$ A \times (B \cup C) = (A \times B) \cup (A \times C) $
Let
$p=(x,y) \in A \times (B \cup C)$. So $x \in A$ and $y \in (B \cup C)$. Three cases arise from here:
2.$y \in C$
3.$y \in B \cap C$
Now proceeding from each case os trivial. But my question is that my textbook does not make third case which i do not understand why so.
Thanks
On
The case $y\in B\cap C$ have been already considered, as $B\cap C$ is contained in both $B$ and $C$. On the other hand, it is easier to prove the statement as follows:
\begin{align*} p=(x,y)\in A\times (B\cup C) &\Leftrightarrow (x\in A) \text{ and }(y\in B\cup C)\\ &\Leftrightarrow (x\in A) \text{ and }(y\in B \text{ or }y\in C)\\ &\Leftrightarrow (x\in A \text{ and }y\in B)\text{ or }(x\in A \text{ and }y\in C) \\ &\Leftrightarrow p\in (A\times B)\text{ or }p\in(A\times C)\\ &\Leftrightarrow p\in (A\times B)\cup (A\times C) \end{align*}
Hence, $A\times (B\cup C)=(A\times B)\cup (A\times C)$.
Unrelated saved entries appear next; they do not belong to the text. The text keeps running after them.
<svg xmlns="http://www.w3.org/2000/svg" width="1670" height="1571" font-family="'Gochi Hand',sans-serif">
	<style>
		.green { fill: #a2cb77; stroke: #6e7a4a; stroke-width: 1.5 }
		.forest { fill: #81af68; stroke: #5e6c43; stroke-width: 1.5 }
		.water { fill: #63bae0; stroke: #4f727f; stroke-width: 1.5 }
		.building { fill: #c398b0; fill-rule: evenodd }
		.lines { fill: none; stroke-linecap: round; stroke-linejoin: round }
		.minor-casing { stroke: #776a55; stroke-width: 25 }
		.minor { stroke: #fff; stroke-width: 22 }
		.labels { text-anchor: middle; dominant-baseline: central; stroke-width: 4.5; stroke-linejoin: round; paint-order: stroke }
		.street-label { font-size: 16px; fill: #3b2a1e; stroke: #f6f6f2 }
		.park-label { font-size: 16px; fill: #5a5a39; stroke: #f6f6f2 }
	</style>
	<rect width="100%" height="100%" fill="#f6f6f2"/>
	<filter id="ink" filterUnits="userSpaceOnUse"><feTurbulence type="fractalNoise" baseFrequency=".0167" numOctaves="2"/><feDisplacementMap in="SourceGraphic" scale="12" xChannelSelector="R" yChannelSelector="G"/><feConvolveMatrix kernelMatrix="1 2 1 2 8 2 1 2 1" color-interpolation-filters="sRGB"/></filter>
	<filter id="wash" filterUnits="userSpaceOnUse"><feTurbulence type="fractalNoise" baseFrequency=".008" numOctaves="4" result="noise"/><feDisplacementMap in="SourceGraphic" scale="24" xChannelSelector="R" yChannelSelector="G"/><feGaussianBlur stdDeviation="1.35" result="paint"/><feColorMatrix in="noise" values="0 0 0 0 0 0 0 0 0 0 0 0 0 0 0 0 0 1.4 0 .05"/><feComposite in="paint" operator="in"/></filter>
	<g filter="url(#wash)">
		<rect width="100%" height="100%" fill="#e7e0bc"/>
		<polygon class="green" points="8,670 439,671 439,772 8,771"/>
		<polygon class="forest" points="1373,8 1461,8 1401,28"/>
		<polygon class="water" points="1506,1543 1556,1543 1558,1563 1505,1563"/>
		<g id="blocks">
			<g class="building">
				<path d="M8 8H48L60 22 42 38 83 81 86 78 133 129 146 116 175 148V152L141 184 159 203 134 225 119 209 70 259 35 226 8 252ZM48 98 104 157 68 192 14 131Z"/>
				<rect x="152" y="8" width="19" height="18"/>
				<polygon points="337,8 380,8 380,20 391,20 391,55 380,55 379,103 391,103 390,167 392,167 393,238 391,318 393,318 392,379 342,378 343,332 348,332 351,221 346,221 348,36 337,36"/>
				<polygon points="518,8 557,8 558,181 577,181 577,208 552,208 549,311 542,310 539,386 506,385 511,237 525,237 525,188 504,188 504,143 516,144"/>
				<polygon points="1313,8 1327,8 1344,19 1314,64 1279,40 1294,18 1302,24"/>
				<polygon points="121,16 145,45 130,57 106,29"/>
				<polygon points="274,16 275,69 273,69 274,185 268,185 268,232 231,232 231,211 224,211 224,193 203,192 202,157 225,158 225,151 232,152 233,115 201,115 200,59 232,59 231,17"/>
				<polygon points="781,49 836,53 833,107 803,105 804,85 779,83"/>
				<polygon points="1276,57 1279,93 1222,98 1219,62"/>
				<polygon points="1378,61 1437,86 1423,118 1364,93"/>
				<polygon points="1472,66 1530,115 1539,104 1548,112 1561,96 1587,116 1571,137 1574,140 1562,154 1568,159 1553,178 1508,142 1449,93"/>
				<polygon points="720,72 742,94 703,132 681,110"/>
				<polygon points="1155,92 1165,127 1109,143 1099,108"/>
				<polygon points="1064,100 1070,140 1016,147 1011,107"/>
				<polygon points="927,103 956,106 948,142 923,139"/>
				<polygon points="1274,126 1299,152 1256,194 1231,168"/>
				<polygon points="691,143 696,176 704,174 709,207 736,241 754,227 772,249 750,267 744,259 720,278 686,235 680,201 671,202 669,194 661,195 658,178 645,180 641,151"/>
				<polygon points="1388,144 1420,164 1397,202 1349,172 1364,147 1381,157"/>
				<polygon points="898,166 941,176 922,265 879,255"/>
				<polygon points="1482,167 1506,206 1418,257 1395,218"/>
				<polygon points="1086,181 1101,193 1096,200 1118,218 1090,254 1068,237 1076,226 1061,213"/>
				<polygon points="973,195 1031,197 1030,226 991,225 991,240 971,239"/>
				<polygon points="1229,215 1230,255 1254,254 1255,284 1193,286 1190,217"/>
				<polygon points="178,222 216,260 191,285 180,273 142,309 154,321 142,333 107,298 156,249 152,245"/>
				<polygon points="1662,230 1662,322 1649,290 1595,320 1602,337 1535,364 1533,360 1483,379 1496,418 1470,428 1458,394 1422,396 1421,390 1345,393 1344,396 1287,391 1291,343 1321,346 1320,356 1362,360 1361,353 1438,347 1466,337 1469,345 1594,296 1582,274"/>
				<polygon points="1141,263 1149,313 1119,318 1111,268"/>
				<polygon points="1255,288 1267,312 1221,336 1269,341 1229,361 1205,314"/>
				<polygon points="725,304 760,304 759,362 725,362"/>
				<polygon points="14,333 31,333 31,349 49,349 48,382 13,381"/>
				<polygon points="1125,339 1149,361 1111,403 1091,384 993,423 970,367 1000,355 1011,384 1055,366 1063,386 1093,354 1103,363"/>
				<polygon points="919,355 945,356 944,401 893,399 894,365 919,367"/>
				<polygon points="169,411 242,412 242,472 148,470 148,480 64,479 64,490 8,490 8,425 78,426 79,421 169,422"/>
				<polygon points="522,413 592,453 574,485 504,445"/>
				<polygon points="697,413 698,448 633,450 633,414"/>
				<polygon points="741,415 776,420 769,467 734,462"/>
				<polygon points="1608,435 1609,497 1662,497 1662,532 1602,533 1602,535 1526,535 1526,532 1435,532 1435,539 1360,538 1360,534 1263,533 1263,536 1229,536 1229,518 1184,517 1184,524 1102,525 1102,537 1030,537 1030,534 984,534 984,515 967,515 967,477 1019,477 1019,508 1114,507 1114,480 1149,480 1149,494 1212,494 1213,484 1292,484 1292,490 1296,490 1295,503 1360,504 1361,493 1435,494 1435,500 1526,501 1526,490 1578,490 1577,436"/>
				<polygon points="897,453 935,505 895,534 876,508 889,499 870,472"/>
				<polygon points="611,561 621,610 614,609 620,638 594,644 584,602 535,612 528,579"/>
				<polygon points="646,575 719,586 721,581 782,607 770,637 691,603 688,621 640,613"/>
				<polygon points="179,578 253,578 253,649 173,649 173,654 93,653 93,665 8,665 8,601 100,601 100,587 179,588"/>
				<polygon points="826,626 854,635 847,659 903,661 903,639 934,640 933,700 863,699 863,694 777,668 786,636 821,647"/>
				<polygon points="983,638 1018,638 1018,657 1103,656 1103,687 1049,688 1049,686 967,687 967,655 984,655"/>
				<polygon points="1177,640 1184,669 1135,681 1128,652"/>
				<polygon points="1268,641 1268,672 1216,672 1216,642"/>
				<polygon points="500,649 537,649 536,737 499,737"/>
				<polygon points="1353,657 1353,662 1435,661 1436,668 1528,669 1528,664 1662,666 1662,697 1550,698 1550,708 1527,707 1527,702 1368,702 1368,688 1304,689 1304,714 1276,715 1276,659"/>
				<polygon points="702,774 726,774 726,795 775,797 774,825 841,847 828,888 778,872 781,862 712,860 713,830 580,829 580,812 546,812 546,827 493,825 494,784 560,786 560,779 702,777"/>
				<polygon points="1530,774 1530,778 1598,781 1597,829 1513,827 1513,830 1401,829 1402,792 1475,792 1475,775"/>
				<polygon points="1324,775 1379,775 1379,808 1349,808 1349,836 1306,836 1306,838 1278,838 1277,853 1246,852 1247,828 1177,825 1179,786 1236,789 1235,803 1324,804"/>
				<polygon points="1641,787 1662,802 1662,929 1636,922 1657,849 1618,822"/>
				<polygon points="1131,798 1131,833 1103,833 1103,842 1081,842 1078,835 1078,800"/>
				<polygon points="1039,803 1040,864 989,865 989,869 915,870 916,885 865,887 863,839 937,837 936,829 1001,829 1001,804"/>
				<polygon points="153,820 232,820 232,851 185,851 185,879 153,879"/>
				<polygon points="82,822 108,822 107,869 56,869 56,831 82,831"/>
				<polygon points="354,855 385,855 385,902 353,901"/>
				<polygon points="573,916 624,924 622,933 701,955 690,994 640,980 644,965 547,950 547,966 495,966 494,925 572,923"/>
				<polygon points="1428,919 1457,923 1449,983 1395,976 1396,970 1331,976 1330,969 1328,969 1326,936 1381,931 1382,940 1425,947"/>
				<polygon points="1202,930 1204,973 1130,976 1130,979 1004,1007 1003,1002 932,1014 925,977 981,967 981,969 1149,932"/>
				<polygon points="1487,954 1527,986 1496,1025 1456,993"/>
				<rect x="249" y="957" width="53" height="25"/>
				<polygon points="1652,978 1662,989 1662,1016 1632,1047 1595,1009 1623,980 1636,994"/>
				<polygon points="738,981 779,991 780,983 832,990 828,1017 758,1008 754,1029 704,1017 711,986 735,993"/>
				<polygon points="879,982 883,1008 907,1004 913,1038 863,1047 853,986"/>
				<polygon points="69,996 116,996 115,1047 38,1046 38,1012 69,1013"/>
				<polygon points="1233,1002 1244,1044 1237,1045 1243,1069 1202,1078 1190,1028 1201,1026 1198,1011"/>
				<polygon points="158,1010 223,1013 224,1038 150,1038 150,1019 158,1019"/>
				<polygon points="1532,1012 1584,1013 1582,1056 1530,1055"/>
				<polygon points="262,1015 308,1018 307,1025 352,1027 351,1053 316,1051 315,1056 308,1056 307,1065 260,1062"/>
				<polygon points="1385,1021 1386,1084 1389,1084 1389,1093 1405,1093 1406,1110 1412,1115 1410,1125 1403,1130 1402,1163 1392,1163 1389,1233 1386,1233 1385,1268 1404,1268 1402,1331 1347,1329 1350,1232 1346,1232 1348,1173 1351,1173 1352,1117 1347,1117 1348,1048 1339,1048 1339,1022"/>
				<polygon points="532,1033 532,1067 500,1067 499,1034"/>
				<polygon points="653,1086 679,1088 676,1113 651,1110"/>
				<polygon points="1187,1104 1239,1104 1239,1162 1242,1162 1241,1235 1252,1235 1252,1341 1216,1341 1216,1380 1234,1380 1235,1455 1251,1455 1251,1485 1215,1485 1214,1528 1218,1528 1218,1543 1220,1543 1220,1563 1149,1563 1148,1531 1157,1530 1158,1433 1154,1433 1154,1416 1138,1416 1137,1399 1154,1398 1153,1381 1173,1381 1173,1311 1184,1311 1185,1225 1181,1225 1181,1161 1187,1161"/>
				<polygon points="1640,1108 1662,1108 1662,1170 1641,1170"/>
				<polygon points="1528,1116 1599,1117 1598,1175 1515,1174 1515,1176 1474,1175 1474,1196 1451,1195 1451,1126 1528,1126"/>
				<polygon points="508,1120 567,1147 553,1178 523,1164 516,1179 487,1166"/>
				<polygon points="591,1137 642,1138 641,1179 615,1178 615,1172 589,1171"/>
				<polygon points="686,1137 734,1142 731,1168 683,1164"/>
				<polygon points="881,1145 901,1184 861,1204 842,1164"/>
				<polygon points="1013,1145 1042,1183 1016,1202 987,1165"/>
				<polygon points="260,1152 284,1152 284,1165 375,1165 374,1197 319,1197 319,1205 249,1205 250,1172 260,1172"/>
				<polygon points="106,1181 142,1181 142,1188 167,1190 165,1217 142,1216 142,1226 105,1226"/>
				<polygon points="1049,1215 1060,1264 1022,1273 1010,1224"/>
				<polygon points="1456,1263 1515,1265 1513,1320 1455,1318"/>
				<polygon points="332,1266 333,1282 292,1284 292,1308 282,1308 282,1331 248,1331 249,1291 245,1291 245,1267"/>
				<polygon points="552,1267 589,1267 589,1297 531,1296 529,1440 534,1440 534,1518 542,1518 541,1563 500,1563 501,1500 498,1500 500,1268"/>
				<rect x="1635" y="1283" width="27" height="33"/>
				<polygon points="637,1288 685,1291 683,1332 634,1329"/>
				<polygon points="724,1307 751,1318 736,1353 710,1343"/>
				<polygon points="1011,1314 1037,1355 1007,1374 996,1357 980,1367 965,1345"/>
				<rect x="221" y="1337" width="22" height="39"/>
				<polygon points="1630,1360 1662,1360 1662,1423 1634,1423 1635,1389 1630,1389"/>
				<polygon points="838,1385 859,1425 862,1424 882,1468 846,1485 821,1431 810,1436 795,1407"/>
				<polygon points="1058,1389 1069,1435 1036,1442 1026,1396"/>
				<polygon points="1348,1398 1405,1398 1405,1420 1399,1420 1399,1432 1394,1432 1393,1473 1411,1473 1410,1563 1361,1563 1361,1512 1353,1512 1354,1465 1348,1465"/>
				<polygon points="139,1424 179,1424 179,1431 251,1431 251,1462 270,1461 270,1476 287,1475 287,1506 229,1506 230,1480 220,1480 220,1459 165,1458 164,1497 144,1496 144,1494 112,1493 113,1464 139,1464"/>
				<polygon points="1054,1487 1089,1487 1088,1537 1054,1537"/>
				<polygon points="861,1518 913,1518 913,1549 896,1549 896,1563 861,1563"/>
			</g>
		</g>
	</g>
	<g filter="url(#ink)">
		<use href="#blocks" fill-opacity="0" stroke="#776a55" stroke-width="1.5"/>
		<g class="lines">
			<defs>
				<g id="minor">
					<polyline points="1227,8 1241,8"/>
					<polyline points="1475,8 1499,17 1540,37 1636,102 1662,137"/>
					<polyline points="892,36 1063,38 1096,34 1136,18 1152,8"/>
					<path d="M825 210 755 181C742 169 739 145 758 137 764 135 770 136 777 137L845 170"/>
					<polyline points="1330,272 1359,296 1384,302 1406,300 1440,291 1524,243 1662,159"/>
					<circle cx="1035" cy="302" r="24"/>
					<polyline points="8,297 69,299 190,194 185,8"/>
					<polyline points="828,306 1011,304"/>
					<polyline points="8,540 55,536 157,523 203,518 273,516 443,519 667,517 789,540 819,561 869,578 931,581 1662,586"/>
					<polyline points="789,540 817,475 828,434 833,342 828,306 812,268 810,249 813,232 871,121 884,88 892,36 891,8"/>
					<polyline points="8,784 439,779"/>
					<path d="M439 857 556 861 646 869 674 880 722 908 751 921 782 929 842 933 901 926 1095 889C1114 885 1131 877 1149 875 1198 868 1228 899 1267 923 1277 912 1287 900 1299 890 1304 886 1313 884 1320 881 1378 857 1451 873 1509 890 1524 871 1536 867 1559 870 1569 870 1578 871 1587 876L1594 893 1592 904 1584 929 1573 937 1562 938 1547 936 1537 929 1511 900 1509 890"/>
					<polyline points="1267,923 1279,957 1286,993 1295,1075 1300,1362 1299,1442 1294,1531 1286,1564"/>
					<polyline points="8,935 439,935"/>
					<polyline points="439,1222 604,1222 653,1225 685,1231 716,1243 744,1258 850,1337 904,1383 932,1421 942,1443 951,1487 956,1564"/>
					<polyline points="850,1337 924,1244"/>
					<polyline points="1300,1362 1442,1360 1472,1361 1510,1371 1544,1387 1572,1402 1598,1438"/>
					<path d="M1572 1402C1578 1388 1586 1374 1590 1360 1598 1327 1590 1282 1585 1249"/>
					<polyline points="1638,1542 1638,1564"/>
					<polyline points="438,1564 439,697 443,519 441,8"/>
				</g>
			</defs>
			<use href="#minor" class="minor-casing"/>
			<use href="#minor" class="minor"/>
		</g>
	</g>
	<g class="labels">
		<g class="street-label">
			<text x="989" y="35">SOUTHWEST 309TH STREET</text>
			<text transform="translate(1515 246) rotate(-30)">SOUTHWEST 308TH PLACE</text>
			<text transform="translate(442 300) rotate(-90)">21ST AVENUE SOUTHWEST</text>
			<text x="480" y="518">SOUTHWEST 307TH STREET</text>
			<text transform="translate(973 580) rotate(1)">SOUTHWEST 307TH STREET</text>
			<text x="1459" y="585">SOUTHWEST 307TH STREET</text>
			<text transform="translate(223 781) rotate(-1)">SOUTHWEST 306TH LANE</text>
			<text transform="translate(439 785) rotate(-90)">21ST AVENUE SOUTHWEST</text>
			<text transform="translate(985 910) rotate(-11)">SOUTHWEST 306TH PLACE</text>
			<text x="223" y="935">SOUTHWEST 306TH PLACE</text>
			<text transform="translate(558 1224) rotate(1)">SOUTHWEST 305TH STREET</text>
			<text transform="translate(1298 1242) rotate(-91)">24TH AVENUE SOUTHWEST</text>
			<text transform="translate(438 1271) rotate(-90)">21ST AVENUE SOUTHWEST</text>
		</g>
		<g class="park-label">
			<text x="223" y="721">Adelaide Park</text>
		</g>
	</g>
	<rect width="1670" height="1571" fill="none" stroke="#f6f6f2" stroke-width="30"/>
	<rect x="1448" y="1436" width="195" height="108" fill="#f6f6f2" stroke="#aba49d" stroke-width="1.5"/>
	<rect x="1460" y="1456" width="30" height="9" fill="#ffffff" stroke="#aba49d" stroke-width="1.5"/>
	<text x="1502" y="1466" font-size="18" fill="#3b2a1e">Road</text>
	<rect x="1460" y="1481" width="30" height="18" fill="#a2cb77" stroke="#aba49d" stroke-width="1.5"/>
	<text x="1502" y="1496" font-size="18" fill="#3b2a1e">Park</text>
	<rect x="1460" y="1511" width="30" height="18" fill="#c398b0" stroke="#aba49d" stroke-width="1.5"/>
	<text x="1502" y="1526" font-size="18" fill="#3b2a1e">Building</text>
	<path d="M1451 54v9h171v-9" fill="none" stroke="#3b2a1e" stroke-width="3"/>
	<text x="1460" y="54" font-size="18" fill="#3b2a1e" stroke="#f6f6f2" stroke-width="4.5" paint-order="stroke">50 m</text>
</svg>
Since your third case is included in each of the two previous ones, it is already solved by your preceding reasonning.
Assuming you have solved case 1, then $y \in B \cap C \implies y \in B \implies p \in ( A \times B) \cup (A \times C)$
Written logically, $y∈(B∪C) \Leftrightarrow (y∈B$ or $y∈C)$ and there is no third case to consider.